**Instructions to follow**
Can you format every one of the lines below as a JSON list of strings, with one string per line and blank lines left out?

+-------+

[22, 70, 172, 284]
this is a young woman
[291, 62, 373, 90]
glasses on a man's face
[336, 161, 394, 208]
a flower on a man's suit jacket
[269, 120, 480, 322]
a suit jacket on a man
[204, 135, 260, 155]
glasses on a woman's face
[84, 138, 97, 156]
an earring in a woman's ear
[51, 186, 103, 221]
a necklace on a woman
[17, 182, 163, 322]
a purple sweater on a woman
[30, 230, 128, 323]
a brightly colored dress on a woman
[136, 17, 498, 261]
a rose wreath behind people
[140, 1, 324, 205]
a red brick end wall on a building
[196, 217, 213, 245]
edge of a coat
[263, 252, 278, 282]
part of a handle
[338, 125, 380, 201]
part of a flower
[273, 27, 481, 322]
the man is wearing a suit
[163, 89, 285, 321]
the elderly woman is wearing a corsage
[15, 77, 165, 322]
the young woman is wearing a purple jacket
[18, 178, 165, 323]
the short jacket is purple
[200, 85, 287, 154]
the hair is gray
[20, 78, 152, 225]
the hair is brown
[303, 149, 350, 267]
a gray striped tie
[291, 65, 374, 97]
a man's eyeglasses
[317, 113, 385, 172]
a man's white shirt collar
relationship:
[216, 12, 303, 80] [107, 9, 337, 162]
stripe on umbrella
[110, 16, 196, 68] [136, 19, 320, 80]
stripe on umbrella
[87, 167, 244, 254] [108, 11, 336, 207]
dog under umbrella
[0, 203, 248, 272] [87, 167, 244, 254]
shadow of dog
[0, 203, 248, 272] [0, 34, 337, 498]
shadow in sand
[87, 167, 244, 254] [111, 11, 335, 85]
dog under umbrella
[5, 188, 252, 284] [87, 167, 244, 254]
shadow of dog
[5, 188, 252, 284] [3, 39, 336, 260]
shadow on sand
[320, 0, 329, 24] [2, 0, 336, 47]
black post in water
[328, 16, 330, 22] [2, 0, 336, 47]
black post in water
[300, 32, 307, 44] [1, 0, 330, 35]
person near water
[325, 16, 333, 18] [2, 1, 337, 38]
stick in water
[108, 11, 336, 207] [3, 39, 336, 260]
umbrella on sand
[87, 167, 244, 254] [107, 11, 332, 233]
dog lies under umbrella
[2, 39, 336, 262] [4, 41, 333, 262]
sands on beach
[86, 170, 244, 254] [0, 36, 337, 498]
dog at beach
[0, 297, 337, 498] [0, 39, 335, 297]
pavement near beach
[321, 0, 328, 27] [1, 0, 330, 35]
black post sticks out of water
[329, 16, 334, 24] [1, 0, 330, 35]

+-------+

**Expected answer**
[
  "[22, 70, 172, 284]",
  "this is a young woman",
  "[291, 62, 373, 90]",
  "glasses on a man's face",
  "[336, 161, 394, 208]",
  "a flower on a man's suit jacket",
  "[269, 120, 480, 322]",
  "a suit jacket on a man",
  "[204, 135, 260, 155]",
  "glasses on a woman's face",
  "[84, 138, 97, 156]",
  "an earring in a woman's ear",
  "[51, 186, 103, 221]",
  "a necklace on a woman",
  "[17, 182, 163, 322]",
  "a purple sweater on a woman",
  "[30, 230, 128, 323]",
  "a brightly colored dress on a woman",
  "[136, 17, 498, 261]",
  "a rose wreath behind people",
  "[140, 1, 324, 205]",
  "a red brick end wall on a building",
  "[196, 217, 213, 245]",
  "edge of a coat",
  "[263, 252, 278, 282]",
  "part of a handle",
  "[338, 125, 380, 201]",
  "part of a flower",
  "[273, 27, 481, 322]",
  "the man is wearing a suit",
  "[163, 89, 285, 321]",
  "the elderly woman is wearing a corsage",
  "[15, 77, 165, 322]",
  "the young woman is wearing a purple jacket",
  "[18, 178, 165, 323]",
  "the short jacket is purple",
  "[200, 85, 287, 154]",
  "the hair is gray",
  "[20, 78, 152, 225]",
  "the hair is brown",
  "[303, 149, 350, 267]",
  "a gray striped tie",
  "[291, 65, 374, 97]",
  "a man's eyeglasses",
  "[317, 113, 385, 172]",
  "a man's white shirt collar",
  "relationship:",
  "[216, 12, 303, 80] [107, 9, 337, 162]",
  "stripe on umbrella",
  "[110, 16, 196, 68] [136, 19, 320, 80]",
  "stripe on umbrella",
  "[87, 167, 244, 254] [108, 11, 336, 207]",
  "dog under umbrella",
  "[0, 203, 248, 272] [87, 167, 244, 254]",
  "shadow of dog",
  "[0, 203, 248, 272] [0, 34, 337, 498]",
  "shadow in sand",
  "[87, 167, 244, 254] [111, 11, 335, 85]",
  "dog under umbrella",
  "[5, 188, 252, 284] [87, 167, 244, 254]",
  "shadow of dog",
  "[5, 188, 252, 284] [3, 39, 336, 260]",
  "shadow on sand",
  "[320, 0, 329, 24] [2, 0, 336, 47]",
  "black post in water",
  "[328, 16, 330, 22] [2, 0, 336, 47]",
  "black post in water",
  "[300, 32, 307, 44] [1, 0, 330, 35]",
  "person near water",
  "[325, 16, 333, 18] [2, 1, 337, 38]",
  "stick in water",
  "[108, 11, 336, 207] [3, 39, 336, 260]",
  "umbrella on sand",
  "[87, 167, 244, 254] [107, 11, 332, 233]",
  "dog lies under umbrella",
  "[2, 39, 336, 262] [4, 41, 333, 262]",
  "sands on beach",
  "[86, 170, 244, 254] [0, 36, 337, 498]",
  "dog at beach",
  "[0, 297, 337, 498] [0, 39, 335, 297]",
  "pavement near beach",
  "[321, 0, 328, 27] [1, 0, 330, 35]",
  "black post sticks out of water",
  "[329, 16, 334, 24] [1, 0, 330, 35]"
]